Civil War Battlefield Hike

Richmond, Virginia was the capitol of the Confederate States of America, which lasted all of four years and dissolved with the conclusion of the American Civil War. As such, this entire region is rich with areas of historical significance associated with the CSA and the Civil War, including over a dozen battlefields to the east, southeast and north of the city where local forces fought off Union soldiers as they pushed to take the capitol. Two of these battlefields, the “Cold Harbor” battlefield and the “Gaines’ Mill” battlefield are right next to each other, the sites of a series of battles in early June of 1864. We were in the mood for a short hike through the woods and decided “Hey, let’s go walk through some history today.” I packed by Rolleiflex TLR camera as well as a few rolls of Kodak Tri-X and some Ilford Delta and drove a few miles to see what kind of pictures might happen.

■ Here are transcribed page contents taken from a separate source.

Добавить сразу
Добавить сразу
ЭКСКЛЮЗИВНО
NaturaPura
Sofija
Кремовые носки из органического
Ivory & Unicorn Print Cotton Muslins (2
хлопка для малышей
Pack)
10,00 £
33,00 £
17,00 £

We started at the Cold Harbor battlefield, one of the most notoriously haunted in the area. We saw no ghosts, heard no ghostly gunfire, and for the most part it was just a walk through the woods with historical markers placed here and there, informing you of what happened in this place and that, and reminding you that should you find any battlefield artifacts they are not yours! Deliver them immediately to the proper authorities for preservation! We kept looking at the ground, wondering if we’d happen upon a musket ball, coat button or a broken piece of a bayonet, didn’t find anything of the sort, which is good, because it would be difficult to do the right thing in such an occasion! I mean who would miss one belt buckle, am I right? More than 18,000 soldiers were killed or wounded here in just over a week’s time, bit of a lopsided bloodbath as Union forces doubled that of defending Confederate, and the number of casualties also were about double, as General grant had a thing for positively throwing soldiers at the enemy haphazardly with little regard for his own casualties suffered. So if the place truly IS haunted I’d not be at all surprised. The Gaines’ Mill battlefield was the site of an earlier battle, on June 27th in 1862, and just over 15,000 were killed or wounded here.

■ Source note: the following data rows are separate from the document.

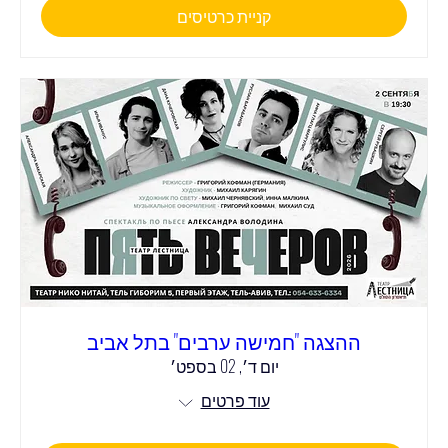
קניית כרטיסים
ההצגה "חמישה ערבים" בתל אביב
יום ד׳, 02 בספט׳
עוד פרטים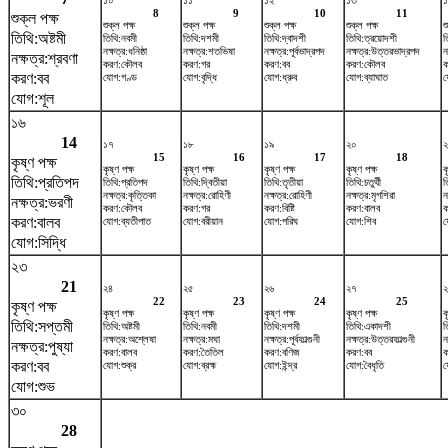
১০
১১
১২
১৩
১
8
9
10
11
শুক্ল পক্ষ
শুক্ল পক্ষ
শুক্ল পক্ষ
শুক্ল পক্ষ
শুক্ল পক্ষ
শ
তিথি:অষ্টমী
তিথি:নবমী
তিথি:দশমী
তিথি:দ্বাদশী
তিথি:ত্রয়োদশী
ত
নক্ষত্র:ধনিষ্ঠা
নক্ষত্র:শতভিষ‌া
নক্ষত্র:পূর্বভাদ্রপদ
নক্ষত্র:উত্তরভাদ্রপদ
ন
নক্ষত্র:শ্রবণা
করণ:কৌলব
করণ:গর
করণ:বব
করণ:কৌলব
ক
করণ:বব
যোগ:গণ্ড
যোগ:বৃদ্ধি
যোগ:ধ্রুব
যোগ:ব্যাঘাত
য
যোগ:শূল
১৬
14
১৭
১৮
১৯
২০
২
15
16
17
18
কৃষ্ণ পক্ষ
কৃষ্ণ পক্ষ
কৃষ্ণ পক্ষ
কৃষ্ণ পক্ষ
কৃষ্ণ পক্ষ
ক
তিথি:প্রতিপদ
তিথি:প্রতিপদ
তিথি:দ্বিতীয়া
তিথি:তৃতীয়া
তিথি:চতুর্থী
ত
নক্ষত্র:কৃত্তিকা
নক্ষত্র:রোহিণী
নক্ষত্র:রোহিণী
নক্ষত্র:মৃগশিরা
ন
নক্ষত্র:ভরণী
করণ:কৌলব
করণ:গর
করণ:বিষ্টি
করণ:বালব
ক
করণ:বালব
যোগ:ব্যতীপাত
যোগ:বরীয়ান
যোগ:পরিঘ
যোগ:শিব
য
যোগ:সিদ্ধি
২৩
21
২৪
২৫
২৬
২৭
22
23
24
25
কৃষ্ণ পক্ষ
কৃষ্ণ পক্ষ
কৃষ্ণ পক্ষ
কৃষ্ণ পক্ষ
কৃষ্ণ পক্ষ
ক
তিথি:সপ্তমী
তিথি:অষ্টমী
তিথি:নবমী
তিথি:দশমী
তিথি:একাদশী
ত
নক্ষত্র:অশ্লেষা
নক্ষত্র:মঘা
নক্ষত্র:পূর্বফাল্গুনী
নক্ষত্র:উত্তরফাল্গুনী
ন
নক্ষত্র:পুষ্যা
করণ:বালব
করণ:তৈতিল
করণ:বণিজ
করণ:বব
ক
করণ:বব
যোগ:শুক্র
যোগ:ব্রহ্ম
যোগ:ইন্দ্র
যোগ:বৈধৃতি
য
যোগ:শুভ
৩০
28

Tromping through the woods where more than 5,000 people met a violent end, you would think it would have a certain dark sense of foreboding. Of woods thick with the metaphysical aura of great anguish and tragedy. I’d like to say that I could feel it in my gut that bad juju lived in these woods, but in reality it was just a walk in the woods with the occasional marker here and there. Nothing metaphysical to speak of, though perhaps in a sense there was, because the place still held the memories of war. Every several yards there was a marker pointing out an embankment where fighting took place, you can still see a great many rifle pits dug into the earth where infantrymen would take cover, and we walked along the remains of a very long trench dug into the earth where soldiers would spend days fighting off their adversaries. I can’t be sure if any restoration work had been done, any trenches re-dug over the past hundred years, as nothing seemed artificially preserved in any way. No barricades or fencing or any signs of archeological work being done, just a long ridge or earth covered in fallen leaves, trees now growing where soldiers were once entrenched. There were no crowds of tourists, like we encountered at the Fort Ticonderoga or the Fort Crown Point sites in Upstate New York, just a local or two coming for a walk, and a family of three running along the trail.

The Cold Harbor battlefield has a visitor center, which was closed because we went on a day they weren’t open, so I can’t tell you what it would offer. The Gaines’ Mill battlefield also had a structure, a historical something called the Watt House, and I couldn’t tell that it had any hours of operation, or what that operation might entail. Both had some groomed trails to follow, and both of the sites have preserved only a small fraction of the original battlefields: Gaines’ Mill has 60 acres preserved of a 2,000 acre battlefield, and Cold Harbor has only 300 acres preserved of the original 7,500 acre battlefield, and is considered one of the most endangered of its kind.

As for the walk itself, not bad. There’s not a lot of elevation around here for any real serious hiking, you need to drive an hour or so west toward the Appalachians for that, but it’s not a bad walk-in-the-woods destination. It was late fall, creeping toward winter when we went, which in this region translates to “wear a long sleeve shirt, jacket will be too much,” and all the empty tree branches recently shed of their foliage made for some nice backdrop for some B&W film photography.